A state Senate panel has advanced a bill giving Alaska’s public employees a choice of retirement systems.

Senate Bill 121 lets state and municipal workers choose either a defined benefit plan – also known as a traditional pension – or a defined contribution plan, like a 401(k) retirement savings account.

During the Murkowski administration the legislature did away with the state’s defined benefit program for all new hires since July 2006. The Parnell administration opposes the current bill.

New Attorney General Plans to ‘Fight the Good Fight’

Dave Donaldson, APRN – Juneau

Newly appointed  Attorney General Michael Geraghty made his first appearance before legislators Thursday to talk about the budget,  pending litigation – and what he calls the state’s “proactive” role in state’s rights litigation.

ConocoPhillips: Current Taxes Cut Long-Term Plans

Dave Donaldson, APRN – Juneau

Discussing the state’s current oil tax regime — called Aces — Conoco-Philips Vice President Scott Jepson told the Senate Resources Committee, “Basically, Aces puts a haircut on your long-term profitability.”

Anaktuvuk Pass Residents Lobby Against Road to Umiat

Annie Feidt, APRN – Anchorage

Residents from Anaktuvuk Pass are in Juneau this week to lobby against a proposed road to Umiat, an area with oil and gas potential. The state wants to build the road as part of its “Roads to Resources” program. But community members say it would disrupt the caribou herds they depend on for subsistence.

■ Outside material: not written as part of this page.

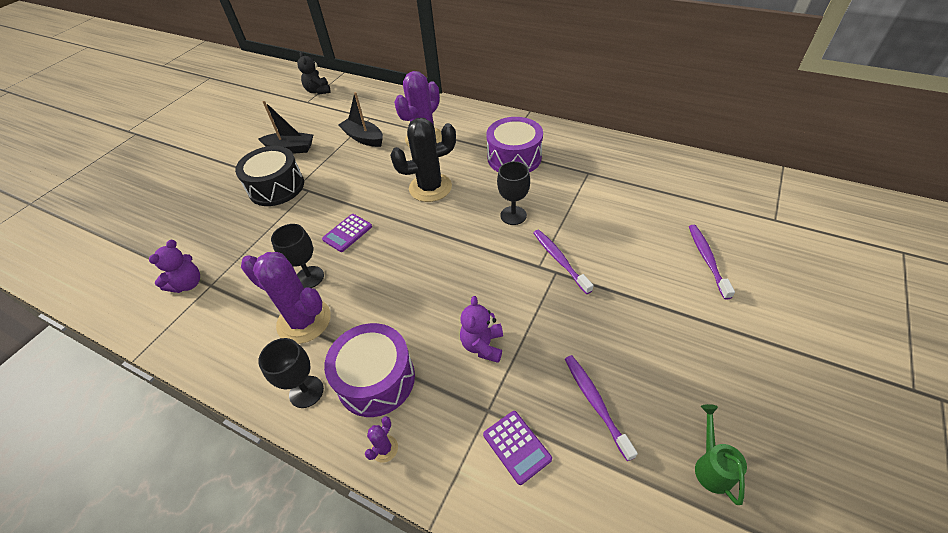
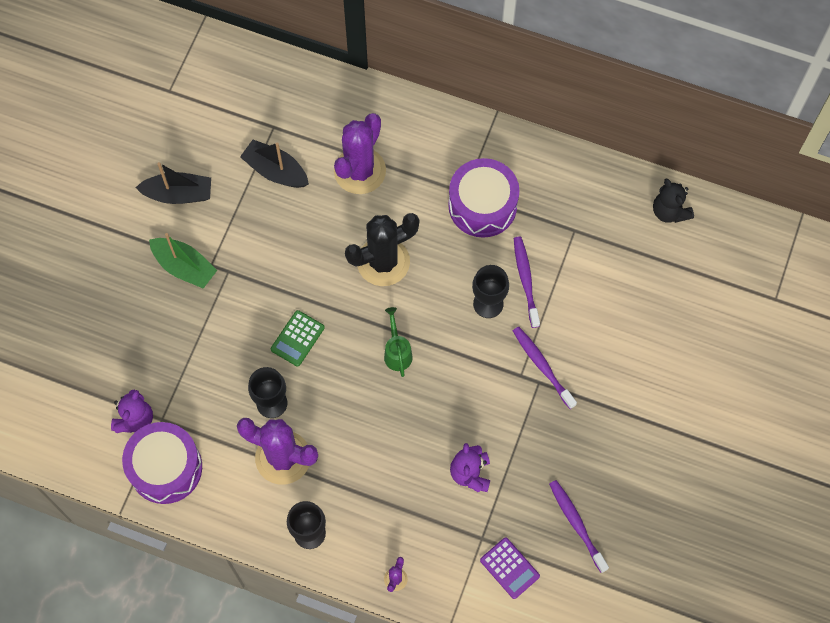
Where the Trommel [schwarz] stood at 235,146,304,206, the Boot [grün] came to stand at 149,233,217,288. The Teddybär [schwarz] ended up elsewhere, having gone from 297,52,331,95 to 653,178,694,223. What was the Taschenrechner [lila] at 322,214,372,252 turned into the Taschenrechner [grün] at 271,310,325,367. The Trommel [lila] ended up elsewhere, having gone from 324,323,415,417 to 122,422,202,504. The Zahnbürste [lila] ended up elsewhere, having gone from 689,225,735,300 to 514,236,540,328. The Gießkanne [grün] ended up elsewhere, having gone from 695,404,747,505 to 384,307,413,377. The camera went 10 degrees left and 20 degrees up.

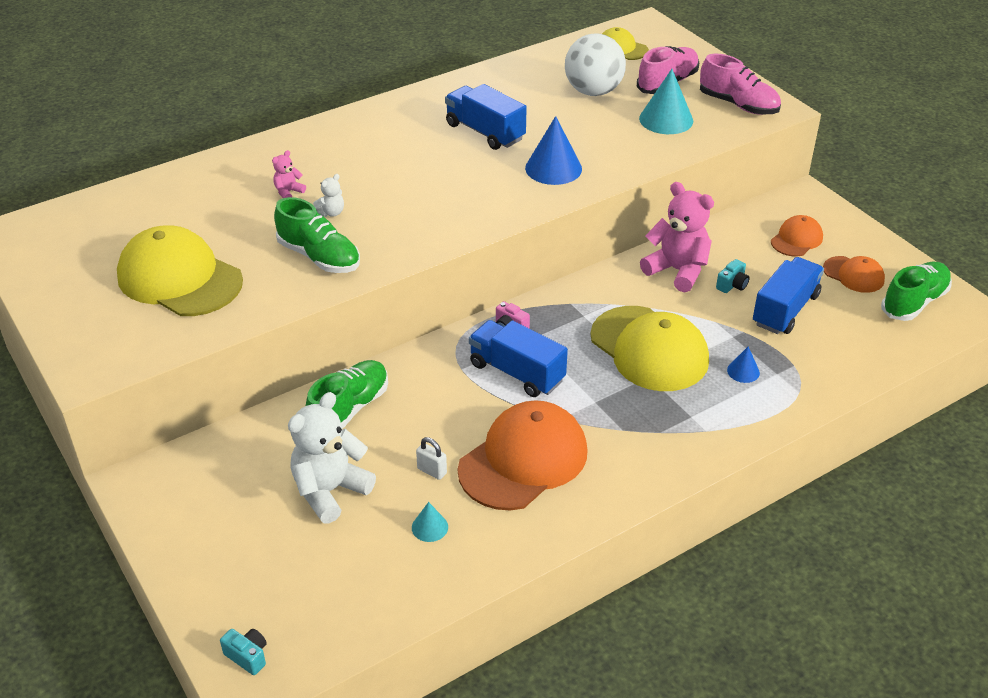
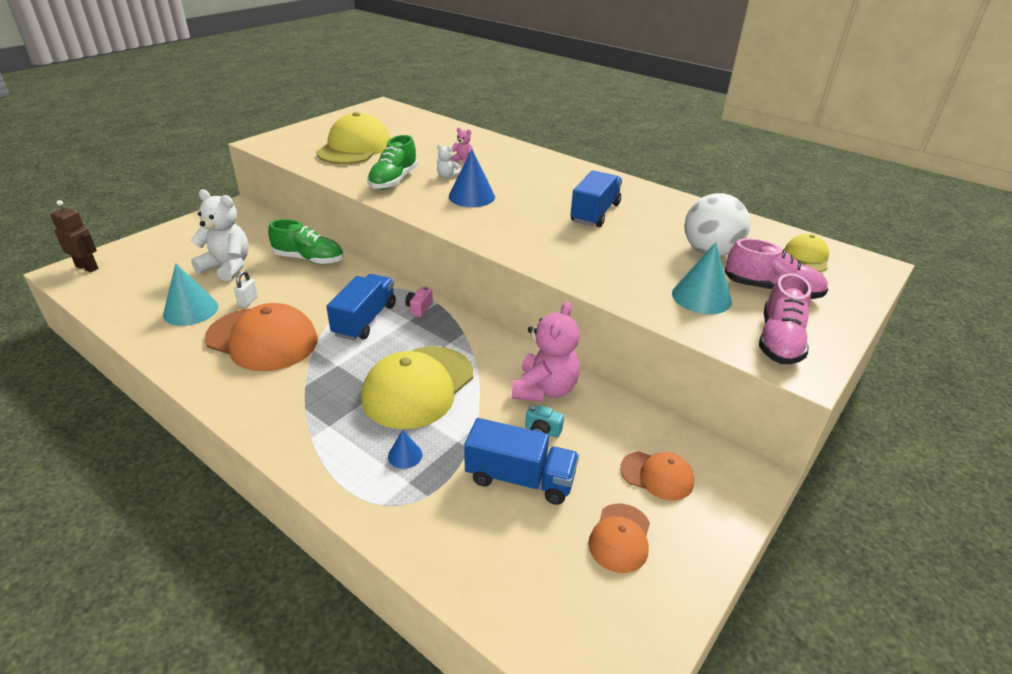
Where the Kamera [türkis] stood at 220,629,267,675, the Roboter [braun] came to stand at 50,200,98,272. The size of the Kegel [türkis] at 412,502,448,542 changed by a factor of 1.93. The Kegel [blau] ended up elsewhere, having gone from 525,116,582,185 to 449,149,495,207. The second view lost the Schuh [grün] at 881,262,952,321. The camera went 70 degrees right and 5 degrees down.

A-CAP Report Says Climate Change Predictions Proving True

Dan Bross, KUAC – Fairbanks

Climate change predictions are coming true.  That’s the finding in an updated report from the Alaska Center for Climate Assessment and Policy or “A-CAP.”  The recently released draft report includes input from a variety of stakeholders.  It’s one of eight being produced regionally across the country for a National Climate Assessment, as required every five years by federal law.   A-CAP Director Sarah Trainor says the updated Alaska report shows predicted changes coming to fruition across the state.

A-CAP is taking comments of the Alaska chapter for the 2013 National Climate Assessment.  The national report also evaluates effectiveness of climate change mitigation adaptation strategies.

Last-Place Musher Will Be Allowed to Finish Yukon Quest

Emily Schwing, KUAC – Fairbanks

The final teams in the Yukon Quest continue to make their way into Whitehorse, but there are still two at Pelly Crossing, more than 250 trail miles from the finish line.   After Chukotka musher Michael Telpin’s GPS location device stopped working Tuesday, Quest officials sent a snow machine team to find him on the trail.  They located him at the Stepping Stone hospitality stop this afternoon.  Officials say he and his team were in good spirits.   They have decided to allow the Russian rookie to continue his race. Sue Thomas is the Executive Director of the Yukon Quest in Whitehorse.

Michael Telpin is a renowned musher in Russia.  However, he runs dogs mainly along the coastline and on tundra.  He had reservations about running his dogs in the dark and was concerned that he might become disoriented running amongst trees at night.  Marcelle Fressineau, a French Canadian, is running right in front of Telpin.  According to the official rules, the first and last team must run within 60 hours of each other.  But Thomas says officials decided to allow the two to continue the race, unsupported from Dawson City.

Remaining Mushers Making Most of Quest Experience

Emily Schwing, KUAC – Fairbanks

The back of the packers may not be as competitive as the frontrunners, but as KUAC’s Emily Schwing reports, they’re making the most of their Yukon Quest experience.

National Guard Save Man in Red Devil

Angela Denning-Barnes, KYUK – Bethel

A young man in the small Kuskowim River village of Red Devil was saved after two National Guardsmen parachuted through a storm at night to give him medical attention.